Aufgabe: Führen Sie den Beitrag über Volker Ebersbachs Schrift zu Goethe und Lenz im Anschluss an seinen letzten Satz weiter.

┌─ Extrahierter Text

21. Jahrgang | Nummer 12 | 4. Juni 2018

Wiedergelesen – „Lenz, die Geniezeit ist vorbei“

von Ulrich Kaufmann

Im Jahre 1994 erschien als Nummert 8 der Winsener Hefte – Literarische Mosaiksteinchen eine knapp 20-seitige Publikation zu Goethe und Lenz. Geschrieben hat sie der 1942 geborene Leipziger Schriftsteller Volker Ebersbach.
Thüringen hat Ebersbach entscheidend geprägt. In Jena studierte er in den sechziger Jahren Germanistik und Altertumswissenschaft. Mit einer Arbeit über den römischen Satiriker Petronius Arbiter wurde er 1967 an der Friedrich-Schiller-Universität promoviert. Während seiner Studienzeit lebte Ebersbach in Cospeda. In seinem Roman „Kinder des Narziß“ (2000) und einem Sachbuch hat er darüber geschrieben. Sein 1994 gewählter Stoff ist mit Thüringen verbunden: Auch Volker Ebersbach interessiert die letztlich ungeklärte Frage, wie es zu dem Zerwürfnis zwischen Goethe und Lenz kam und warum letzterer am 1.Dezember 1776 Weimar für immer verlassen musste. Erst die Forschungslücke setzt die Phantasie des Schriftstellers frei.

└─
┌─ Datensatz

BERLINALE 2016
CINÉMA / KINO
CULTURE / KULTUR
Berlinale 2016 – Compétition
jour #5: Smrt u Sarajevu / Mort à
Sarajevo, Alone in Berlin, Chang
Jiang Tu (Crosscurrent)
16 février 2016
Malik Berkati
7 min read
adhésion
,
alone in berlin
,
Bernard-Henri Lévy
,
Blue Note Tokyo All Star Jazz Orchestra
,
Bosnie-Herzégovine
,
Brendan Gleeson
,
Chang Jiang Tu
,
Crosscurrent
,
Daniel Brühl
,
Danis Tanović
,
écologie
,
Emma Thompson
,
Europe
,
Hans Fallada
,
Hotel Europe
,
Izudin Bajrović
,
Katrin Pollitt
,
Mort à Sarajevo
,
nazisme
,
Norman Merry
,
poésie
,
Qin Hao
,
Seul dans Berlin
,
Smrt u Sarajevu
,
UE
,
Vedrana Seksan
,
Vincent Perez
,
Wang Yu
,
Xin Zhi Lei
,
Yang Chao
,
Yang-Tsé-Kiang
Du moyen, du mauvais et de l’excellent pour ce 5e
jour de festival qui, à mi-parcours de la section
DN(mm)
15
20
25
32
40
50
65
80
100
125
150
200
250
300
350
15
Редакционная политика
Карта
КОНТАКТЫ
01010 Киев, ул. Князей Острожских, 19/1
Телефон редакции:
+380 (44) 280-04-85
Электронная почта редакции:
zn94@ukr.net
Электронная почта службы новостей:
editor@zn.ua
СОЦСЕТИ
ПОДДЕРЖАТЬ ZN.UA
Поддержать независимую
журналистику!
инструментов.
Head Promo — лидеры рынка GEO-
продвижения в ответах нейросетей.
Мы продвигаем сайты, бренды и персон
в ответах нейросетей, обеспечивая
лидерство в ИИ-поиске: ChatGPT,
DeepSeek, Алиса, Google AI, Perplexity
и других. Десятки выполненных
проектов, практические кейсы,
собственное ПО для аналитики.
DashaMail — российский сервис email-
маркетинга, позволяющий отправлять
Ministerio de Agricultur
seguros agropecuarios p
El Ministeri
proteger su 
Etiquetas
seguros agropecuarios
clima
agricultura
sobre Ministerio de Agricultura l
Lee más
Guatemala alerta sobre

└─

Antwort:
Strukturiert ist der Text, den der Autor eine „Erzählung“ nennt, wie ein klassisches Drama – in fünf Teilen. Bei Ebersbach sind es „Etüden“, Übungsstücke, Versuche schrittweise hinter das Geheimnis dieser vieldiskutierten „Eseley“ zu kommen. Es ist ein halb erzählender, halb dramatischer Text. In essayistisch-assoziierender Prosa setzt das Werk ein und es mündet in Dialogen zwischen Lenz und Goethe. Der wache Leser dieses dichten und anspruchsvollen Textes muss selbst erspüren, welche Redeanteile von Goethe und welche von dem nicht nach Weimar eingeladenen Jakob Lenz stammen. Man sollte fast gelernter Musikwissenschaftler sein, um die verschiedenen Tempi der fünf Etüden zu erkennen, zumal sie mitunter in der Verkleinerungsform daherkommen: Allegretto, Andantino, Adagietto, Moderato und Presto / Coda. Den Text hat die Lenz-Forschung – eigene Bemühungen eingeschlossen – bislang regelrecht stiefmütterlich behandelt.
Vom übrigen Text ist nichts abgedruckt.